NOW BOOKING: JAM 2013 book online
Details of the day's events available here: JAM Schedule 2013
Journeys Across Media
The Body and The Digital
Friday 19th April 2013, University of Reading
2013 will mark the 11th anniversary of the annual Journeys Across Media (JAM) conference for postgraduate researchers, organised by postgraduates working in the Department of Film, Theatre & Television at the University of Reading. JAM 2013 seeks to foster emerging scholarship that investigates interactions and relationships between the body and the digital.
French phenomenologist Maurice Merleau-Ponty once stated: "The body is our general medium for having a world." Today, critical approaches and performance/art/media practices concerned with phenomenology, embodiment and the haptic continue to evolve as they encounter, engage with, respond to, incorporate and influence digital cultures.
JAM 2013 would like to open a dialogue about relationships between the body and the digital, particularly as expressed within contemporary scholarship and practices. Our initial questions include: how does the body encounter digital media and how do digital media frames position the body - both in mainstream iterations, social media contexts and in performance contexts? How has digital technology affected the ways in which we understand body movement traditions and conventions, across regional and national borders?
Topics may include, but are not restricted to:
- Interactivity between digital languages and the body
- Sonic representations of the body in digital performance
- The digitized body in performance
- The role of the body in digital games and virtual performance
- Post-colonial bodies in the contemporary moment
- Preparing the body for performance
- Notions of embodiment (e.g. violent, disabled, explicit)
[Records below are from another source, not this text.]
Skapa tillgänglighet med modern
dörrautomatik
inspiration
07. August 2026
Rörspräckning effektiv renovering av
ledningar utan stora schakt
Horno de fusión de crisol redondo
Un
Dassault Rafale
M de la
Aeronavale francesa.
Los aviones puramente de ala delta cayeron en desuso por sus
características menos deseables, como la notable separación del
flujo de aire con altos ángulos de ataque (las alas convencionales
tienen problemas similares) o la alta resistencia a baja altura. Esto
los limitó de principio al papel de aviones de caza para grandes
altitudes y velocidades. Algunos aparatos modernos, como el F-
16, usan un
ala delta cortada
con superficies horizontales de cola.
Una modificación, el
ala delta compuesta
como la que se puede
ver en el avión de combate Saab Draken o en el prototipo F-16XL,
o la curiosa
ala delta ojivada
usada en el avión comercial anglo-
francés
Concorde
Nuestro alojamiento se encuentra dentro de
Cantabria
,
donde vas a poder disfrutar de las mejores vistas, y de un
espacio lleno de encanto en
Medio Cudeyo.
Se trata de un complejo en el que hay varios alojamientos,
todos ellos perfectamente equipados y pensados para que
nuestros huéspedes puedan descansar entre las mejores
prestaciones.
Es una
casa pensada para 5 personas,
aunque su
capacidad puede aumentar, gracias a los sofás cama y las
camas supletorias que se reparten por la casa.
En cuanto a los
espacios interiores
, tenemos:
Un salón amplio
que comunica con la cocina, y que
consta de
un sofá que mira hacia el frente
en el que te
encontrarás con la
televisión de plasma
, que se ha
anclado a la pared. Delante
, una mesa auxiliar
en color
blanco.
- Traditions of corporeally-focused film, theatre and television
- Embodied spectatorship
- Phenomenology of the lived, performed and screened body
- The haunted body
- Politics of the body
- Unconventional and other bodies
JAM 2013 invites submissions from PhD and MA/MPhil scholars conducting research in these areas and seeks to provide a broad, cross-medial discussion forum. Previous delegates have welcomed the opportunity to gain experience of presenting and developing their work, and to establish contacts with fellow postgraduate researchers and academic staff. Presenters who are not able to deliver their papers live are offered the option of presenting digitally, either via Skype or digitally recorded presentation. Non-presenting delegates are also strongly encouraged to attend.
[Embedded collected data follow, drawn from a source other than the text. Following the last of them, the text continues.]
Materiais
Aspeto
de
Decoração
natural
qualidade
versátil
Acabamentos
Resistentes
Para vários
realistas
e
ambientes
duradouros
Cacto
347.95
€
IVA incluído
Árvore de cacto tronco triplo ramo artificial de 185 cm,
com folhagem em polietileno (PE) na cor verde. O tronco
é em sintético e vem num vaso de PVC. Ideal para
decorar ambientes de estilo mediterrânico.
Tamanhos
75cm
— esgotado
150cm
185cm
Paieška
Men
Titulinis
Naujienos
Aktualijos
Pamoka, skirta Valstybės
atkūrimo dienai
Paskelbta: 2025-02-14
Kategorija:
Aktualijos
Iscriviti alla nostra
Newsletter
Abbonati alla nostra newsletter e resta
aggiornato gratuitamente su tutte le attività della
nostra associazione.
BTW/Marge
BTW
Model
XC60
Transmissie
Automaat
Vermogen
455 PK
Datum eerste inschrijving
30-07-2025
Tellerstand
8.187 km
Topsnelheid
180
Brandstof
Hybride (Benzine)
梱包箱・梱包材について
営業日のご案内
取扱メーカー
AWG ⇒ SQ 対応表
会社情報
JAM has an on-going collaboration with the Journal of Media Practice. Participants of both JAM 2011 and JAM 2012 have had their papers published by the journal. Please see Journal of Media Practice 13:3, the most recent publication incorporating postgraduate papers originally delivered at JAM. Many of these focus on digitally related performance and media practices, in the context of the 2013 conference theme, Time Tells. They have been written by scholars working (often through practice) in film, theatre, television, dance and performance.
New deadline for submission of abstracts (presentations AND practice-led work): 8th February 2013.
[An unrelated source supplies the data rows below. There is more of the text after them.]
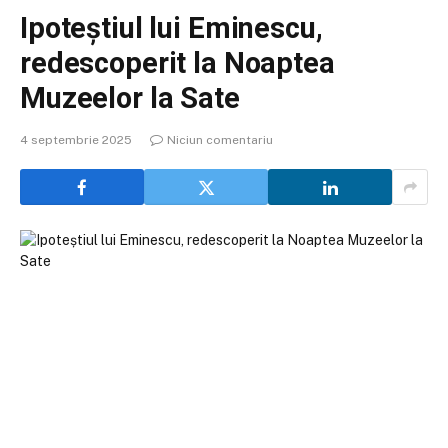
Ipoteștiul lui Eminescu,
redescoperit la Noaptea
Muzeelor la Sate
4 septembrie 2025
Niciun comentariu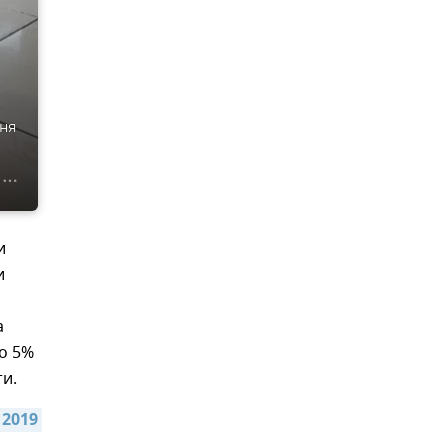
дня
и
и
а
о 5%
и.
2019 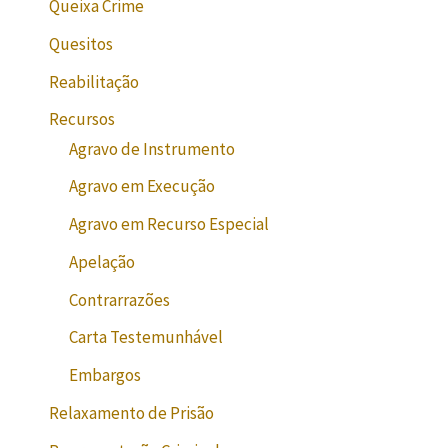
Queixa Crime
Quesitos
Reabilitação
Recursos
Agravo de Instrumento
Agravo em Execução
Agravo em Recurso Especial
Apelação
Contrarrazões
Carta Testemunhável
Embargos
Relaxamento de Prisão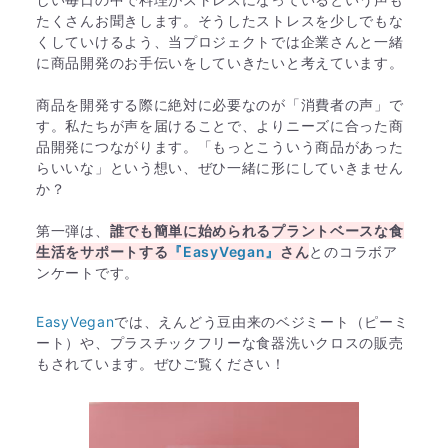
たくさんお聞きします。そうしたストレスを少しでもな
くしていけるよう、当プロジェクトでは企業さんと一緒
に商品開発のお手伝いをしていきたいと考えています。
商品を開発する際に絶対に必要なのが「消費者の声」で
す。私たちが声を届けることで、よりニーズに合った商
品開発につながります。「もっとこういう商品があった
らいいな」という想い、ぜひ一緒に形にしていきません
か？
第一弾は、
誰でも簡単に始められるプラントベースな食
生活をサポートする
『EasyVegan』
さん
とのコラボア
ンケートです。
EasyVegan
では、えんどう豆由来のベジミート（ピーミ
ート）や、プラスチックフリーな食器洗いクロスの販売
もされています。ぜひご覧ください！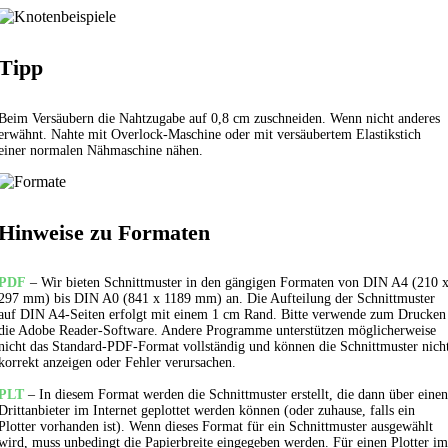
Tipp
Beim Versäubern die Nahtzugabe auf 0,8 cm zuschneiden. Wenn nicht anderes
erwähnt. Nahte mit Overlock-Maschine oder mit versäubertem
Elastikstich
einer normalen Nähmaschine nähen.
Hinweise zu Formaten
PDF
– Wir bieten Schnittmuster in den gängigen Formaten von DIN A4 (210 
297 mm) bis DIN A0 (841 x 1189 mm) an. Die Aufteilung der Schnittmuster
auf DIN A4-Seiten erfolgt mit einem 1 cm Rand. Bitte verwende zum Drucken
die Adobe Reader-Software. Andere Programme unterstützen möglicherweise
nicht das Standard-PDF-Format vollständig und können die Schnittmuster nich
korrekt anzeigen oder Fehler verursachen.
PLT
– In diesem Format werden die Schnittmuster erstellt, die dann über einen
Drittanbieter im Internet geplottet werden können (oder zuhause, falls ein
Plotter vorhanden ist). Wenn dieses Format für ein Schnittmuster ausgewählt
wird, muss unbedingt die Papierbreite eingegeben werden. Für einen Plotter im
If you would like to deliver a fifteen-minute paper, please send a 250-word abstract and a 50-word biographical note to jam2013@pgr.reading.ac.uk
A forum for practitioners to critically frame and discuss their practice will be made available during the conference. If you intend to present practice-led research, please send a 250-word outline describing your proposed presentation, within its critical/theoretical framework, including information about duration and technical/space requirements. Please also include a 50-word biographical note. Relevant images and links to your work would also be helpful. Please e-mail the conference organisers at jam2013@pgr.reading.ac.uk.
We would appreciate the distribution of this call for papers and wider promotion of this conference through your networks.
The Department of Film, Theatre & Television at Reading and the Standing Conference of University Drama Departments (SCUDD) support Journeys Across Media.
Research Groups
The department is home to three Research Groups, each of which is managed entirely by postgraduates: Practice as Research, Theory Group, Film Analysis. Meetings for each group take place twice a term. They are attended by postgraduates and academic staff from within and outside the department. Discussion is linked to a performance and/or critical/theoretical text, which is chosen by group members prior to the discussion. These meetings provide an informal setting in which issues connected directly with departmental research can be openly expressed, discussed and debated.